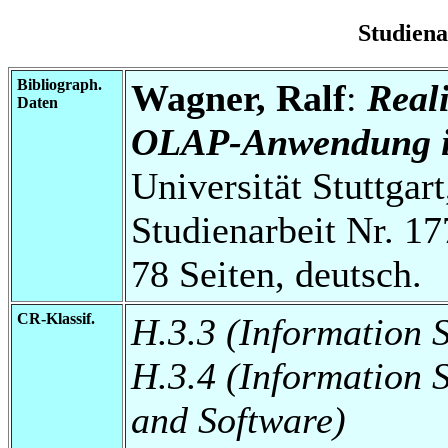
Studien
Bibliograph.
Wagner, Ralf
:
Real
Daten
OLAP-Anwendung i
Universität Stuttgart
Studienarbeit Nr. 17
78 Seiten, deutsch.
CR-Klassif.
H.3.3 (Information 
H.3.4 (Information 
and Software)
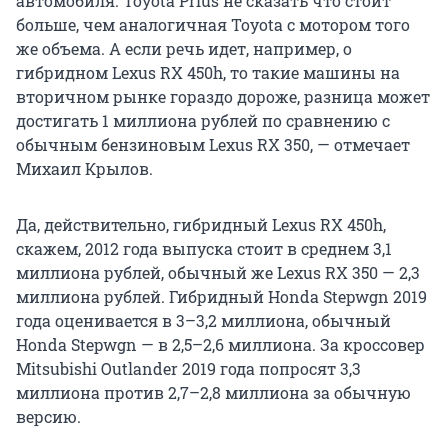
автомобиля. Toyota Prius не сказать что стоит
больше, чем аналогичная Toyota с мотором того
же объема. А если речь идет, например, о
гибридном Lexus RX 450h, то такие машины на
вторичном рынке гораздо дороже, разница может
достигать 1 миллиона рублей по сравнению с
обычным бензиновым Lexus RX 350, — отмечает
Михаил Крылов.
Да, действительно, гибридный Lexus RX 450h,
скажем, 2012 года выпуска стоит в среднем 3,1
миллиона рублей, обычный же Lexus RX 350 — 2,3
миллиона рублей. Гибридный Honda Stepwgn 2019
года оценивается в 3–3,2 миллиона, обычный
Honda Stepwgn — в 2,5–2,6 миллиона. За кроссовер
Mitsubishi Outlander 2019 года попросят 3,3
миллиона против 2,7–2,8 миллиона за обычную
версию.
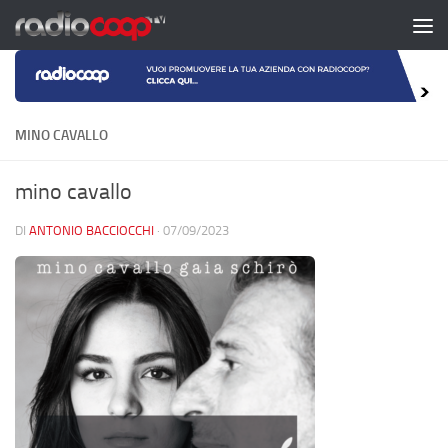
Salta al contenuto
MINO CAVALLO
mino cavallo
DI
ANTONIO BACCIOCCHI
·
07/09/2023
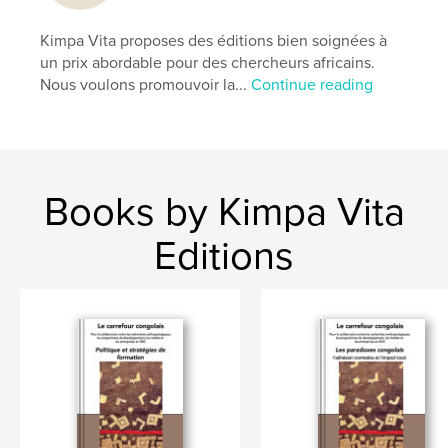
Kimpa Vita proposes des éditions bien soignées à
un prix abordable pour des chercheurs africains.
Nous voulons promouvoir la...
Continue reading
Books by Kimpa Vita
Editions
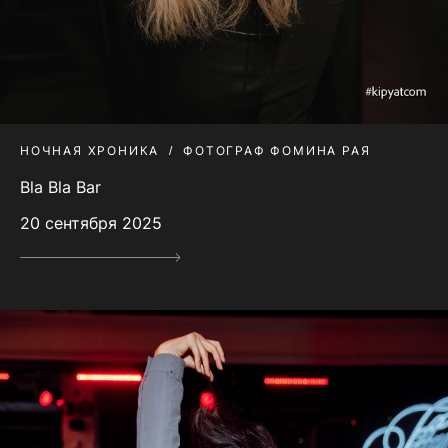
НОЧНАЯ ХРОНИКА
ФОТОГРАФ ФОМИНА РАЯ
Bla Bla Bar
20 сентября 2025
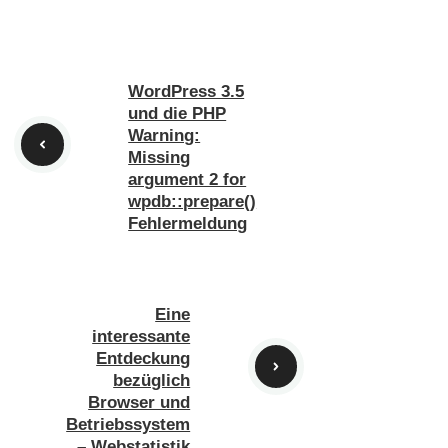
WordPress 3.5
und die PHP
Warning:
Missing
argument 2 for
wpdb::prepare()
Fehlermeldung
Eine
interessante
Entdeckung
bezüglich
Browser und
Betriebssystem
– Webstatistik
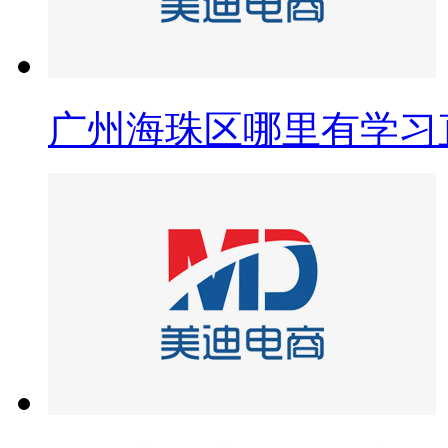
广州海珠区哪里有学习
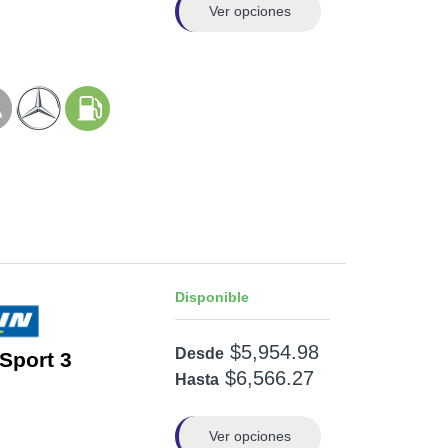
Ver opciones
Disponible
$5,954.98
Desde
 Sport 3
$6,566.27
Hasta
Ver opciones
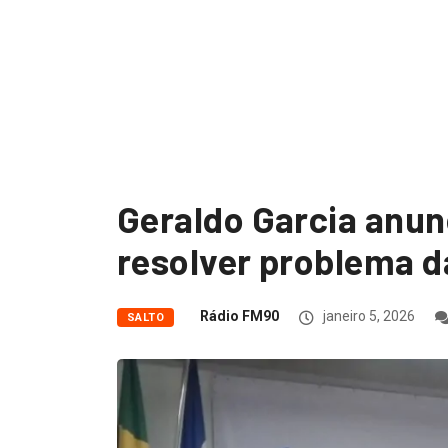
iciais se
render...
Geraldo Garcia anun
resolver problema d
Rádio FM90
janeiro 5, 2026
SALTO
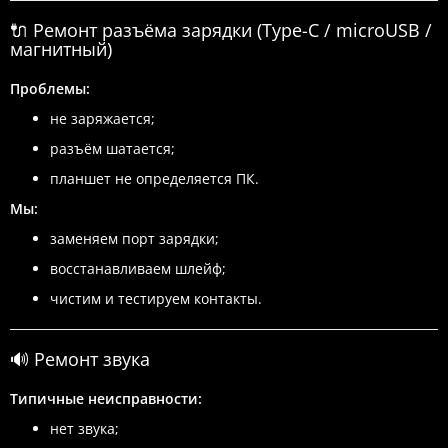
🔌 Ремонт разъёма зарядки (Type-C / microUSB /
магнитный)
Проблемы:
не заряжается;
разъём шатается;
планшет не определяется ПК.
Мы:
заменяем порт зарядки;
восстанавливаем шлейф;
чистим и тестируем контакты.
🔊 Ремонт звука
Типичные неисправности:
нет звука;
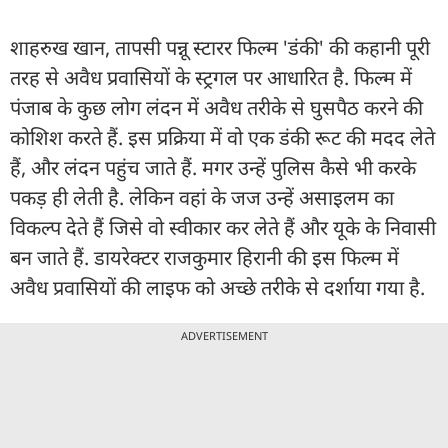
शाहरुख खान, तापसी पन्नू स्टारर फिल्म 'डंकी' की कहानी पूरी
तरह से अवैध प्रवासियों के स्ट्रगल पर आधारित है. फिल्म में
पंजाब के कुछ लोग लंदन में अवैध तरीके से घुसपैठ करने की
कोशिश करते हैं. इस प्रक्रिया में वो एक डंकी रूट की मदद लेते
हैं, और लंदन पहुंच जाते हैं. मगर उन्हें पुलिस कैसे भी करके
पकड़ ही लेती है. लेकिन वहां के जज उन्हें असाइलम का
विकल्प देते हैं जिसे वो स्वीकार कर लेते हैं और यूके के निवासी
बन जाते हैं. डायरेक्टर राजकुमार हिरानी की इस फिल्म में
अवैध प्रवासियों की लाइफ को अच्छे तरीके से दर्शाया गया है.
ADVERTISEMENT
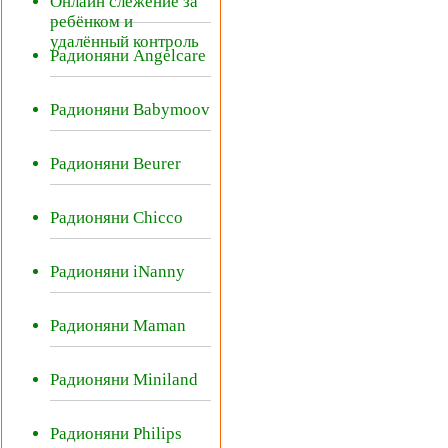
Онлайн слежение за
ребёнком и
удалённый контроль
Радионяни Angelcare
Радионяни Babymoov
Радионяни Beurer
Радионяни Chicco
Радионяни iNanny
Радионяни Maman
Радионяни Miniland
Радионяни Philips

§ What to produce
Please find the lines in the data that contain the word "Lexus" and copy them.

§ Answer box
гибридном Lexus RX 450h, то такие машины на
обычным бензиновым Lexus RX 350, — отмечает
Да, действительно, гибридный Lexus RX 450h,
миллиона рублей, обычный же Lexus RX 350 — 2,3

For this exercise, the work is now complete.